The typical case is breast cancer, with its scary statistic that 1 in 8 women will get it. Speakers will have one person at each table stand up and then make a dramatic pronouncement that that's how many women will get it. The truth is that your chances are 1 in 9 when you are 85 years old, not when you are 45.
Of course we need more research on breast cancer, especially reaching the poor and researching the aggressive cancers that young women seem to get. But using this statistic is manipulative at best. When it is used for fundraising it is, in my opinion, fraudulent.
So good for these authors and let's bust these myths.

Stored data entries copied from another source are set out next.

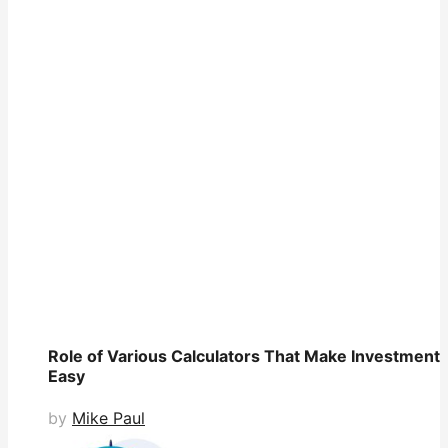
Role of Various Calculators That Make Investment
Easy
by
Mike Paul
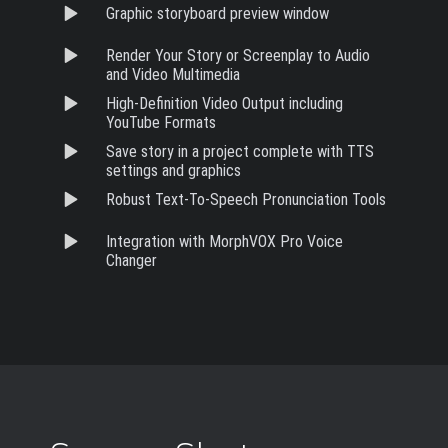
Graphic storyboard preview window
Render Your Story or Screenplay to Audio
and Video Multimedia
High-Definition Video Output including
YouTube Formats
Save story in a project complete with TTS
settings and graphics
Robust Text-To-Speech Pronunciation Tools
Integration with MorphVOX Pro Voice
Changer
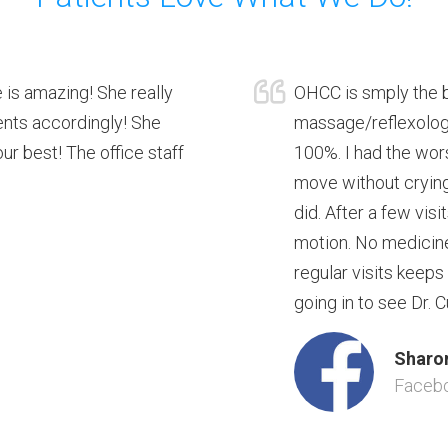
 is amazing! She really
OHCC is smply the b
ients accordingly! She
massage/reflexology
r best! The office staff
100%. I had the wors
move without crying.
did. After a few visi
motion. No medicine
regular visits keeps
going in to see Dr. C
Sharon
Faceb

I remember asking the fertility specialist years ago "what are my chances of getting pregnant with this treatment, in this cycle?" His response was something like "100% or 0%, as at the end of this cycle you will either be pregnant or not. If it happens to you, it's 100%." That was the end of any discussion on treatment efficacy. Happily the conversations are more thorough these days (I hope!) and this book sounds like a good way for people who are not comfortable with statistics to have a useful guide to translating the numbers that get thrown around.
Right on,Monique! Also there is a difference between relative risk and absolute risk. I think this book should be required reading for all reporters who report on health matters! Actually I plan to get it too, because even ordinary docs sometimes get this stuff confused.
As for anon 12:49, been in your shoes....I guess he didn't want to discourage you by giving you the real(low)#,but that's still very patronizing. Hope it worked out for you; did for me kind of in spite of the docs, haha!
nonlocal MD
Paul
This is a great resource for the public. There is a lot of information - some even contradictory.
Added to all that noise is all the extra marketing hype of products and services.